--- Given records Enclosed Below ---

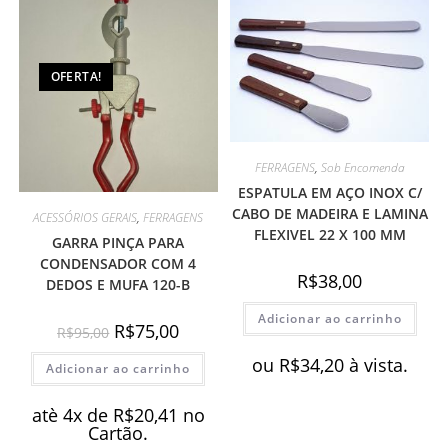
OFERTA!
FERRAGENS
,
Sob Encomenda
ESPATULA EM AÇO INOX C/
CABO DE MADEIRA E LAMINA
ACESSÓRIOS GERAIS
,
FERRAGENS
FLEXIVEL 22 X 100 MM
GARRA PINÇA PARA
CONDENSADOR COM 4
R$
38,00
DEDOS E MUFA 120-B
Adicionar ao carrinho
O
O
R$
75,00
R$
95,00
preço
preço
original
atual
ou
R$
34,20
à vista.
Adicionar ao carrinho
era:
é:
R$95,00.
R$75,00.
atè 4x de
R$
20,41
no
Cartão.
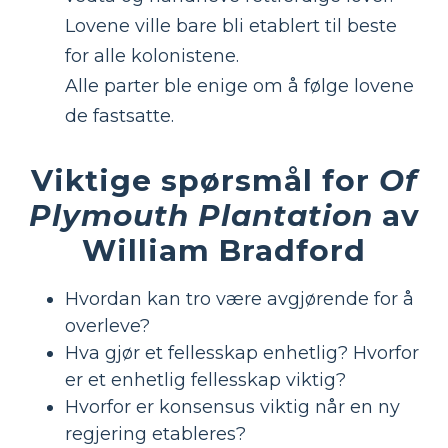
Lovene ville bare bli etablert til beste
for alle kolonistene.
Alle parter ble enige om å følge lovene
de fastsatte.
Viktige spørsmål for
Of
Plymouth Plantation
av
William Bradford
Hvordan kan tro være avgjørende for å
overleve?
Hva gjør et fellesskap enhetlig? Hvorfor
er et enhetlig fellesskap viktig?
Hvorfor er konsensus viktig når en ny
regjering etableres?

--- End of Enclosed Given records ---
--- Given records Enclosed Below ---

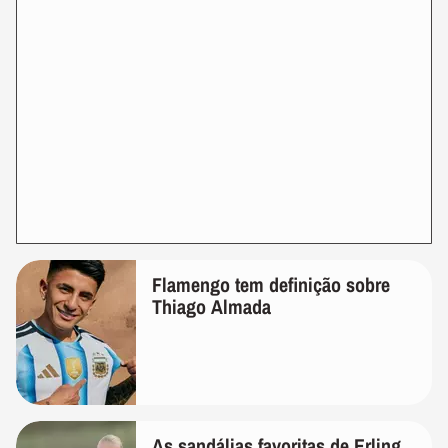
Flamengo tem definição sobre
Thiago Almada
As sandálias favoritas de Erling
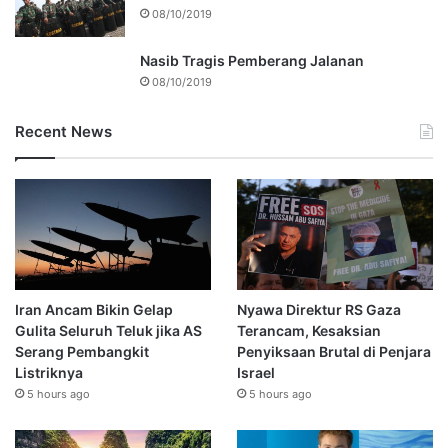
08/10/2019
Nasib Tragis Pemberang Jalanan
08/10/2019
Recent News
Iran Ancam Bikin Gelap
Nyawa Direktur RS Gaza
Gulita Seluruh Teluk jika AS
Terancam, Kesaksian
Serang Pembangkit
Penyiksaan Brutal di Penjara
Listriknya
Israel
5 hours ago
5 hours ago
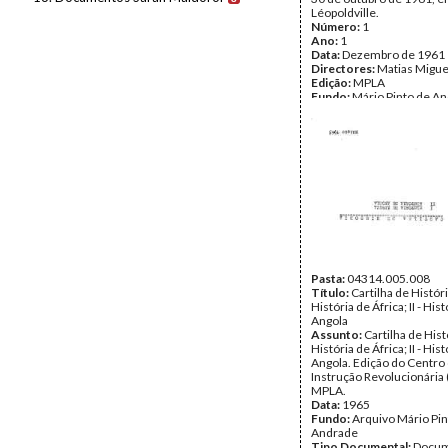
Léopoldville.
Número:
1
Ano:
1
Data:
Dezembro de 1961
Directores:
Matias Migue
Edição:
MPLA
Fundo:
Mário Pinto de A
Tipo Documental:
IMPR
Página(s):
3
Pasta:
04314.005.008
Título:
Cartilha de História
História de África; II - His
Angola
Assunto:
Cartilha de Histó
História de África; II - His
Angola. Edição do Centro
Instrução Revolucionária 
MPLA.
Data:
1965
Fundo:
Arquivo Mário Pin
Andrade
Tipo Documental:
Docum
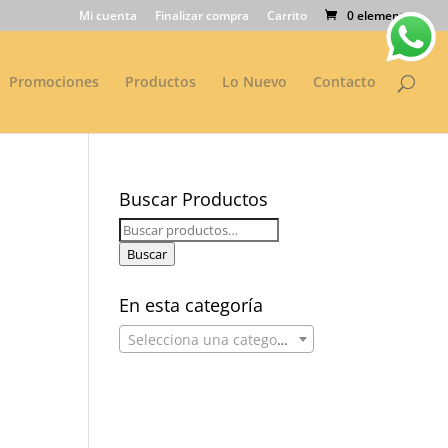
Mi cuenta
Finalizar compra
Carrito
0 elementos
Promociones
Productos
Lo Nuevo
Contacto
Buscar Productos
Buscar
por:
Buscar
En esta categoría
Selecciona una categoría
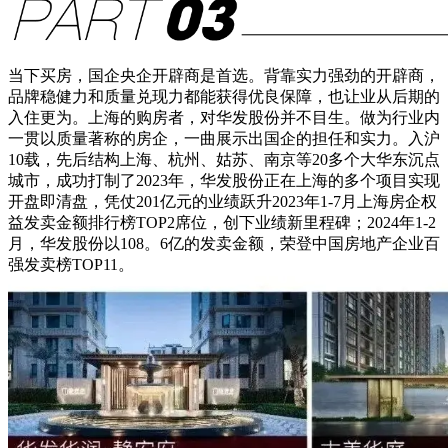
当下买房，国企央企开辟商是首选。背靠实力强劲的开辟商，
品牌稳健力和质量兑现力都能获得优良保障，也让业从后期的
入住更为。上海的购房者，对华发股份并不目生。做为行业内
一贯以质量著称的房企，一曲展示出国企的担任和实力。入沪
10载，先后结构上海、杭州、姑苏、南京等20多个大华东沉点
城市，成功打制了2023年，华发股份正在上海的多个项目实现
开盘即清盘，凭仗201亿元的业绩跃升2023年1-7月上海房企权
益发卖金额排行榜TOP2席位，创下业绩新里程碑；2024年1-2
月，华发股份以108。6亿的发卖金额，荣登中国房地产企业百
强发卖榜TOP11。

--- End of Enclosed Given records ---

▸ Task objective: Identify every line above that includes the word "Cartilha", and show those lines.

▸ Written reply:
Cartilha de História
Cartilha de Histó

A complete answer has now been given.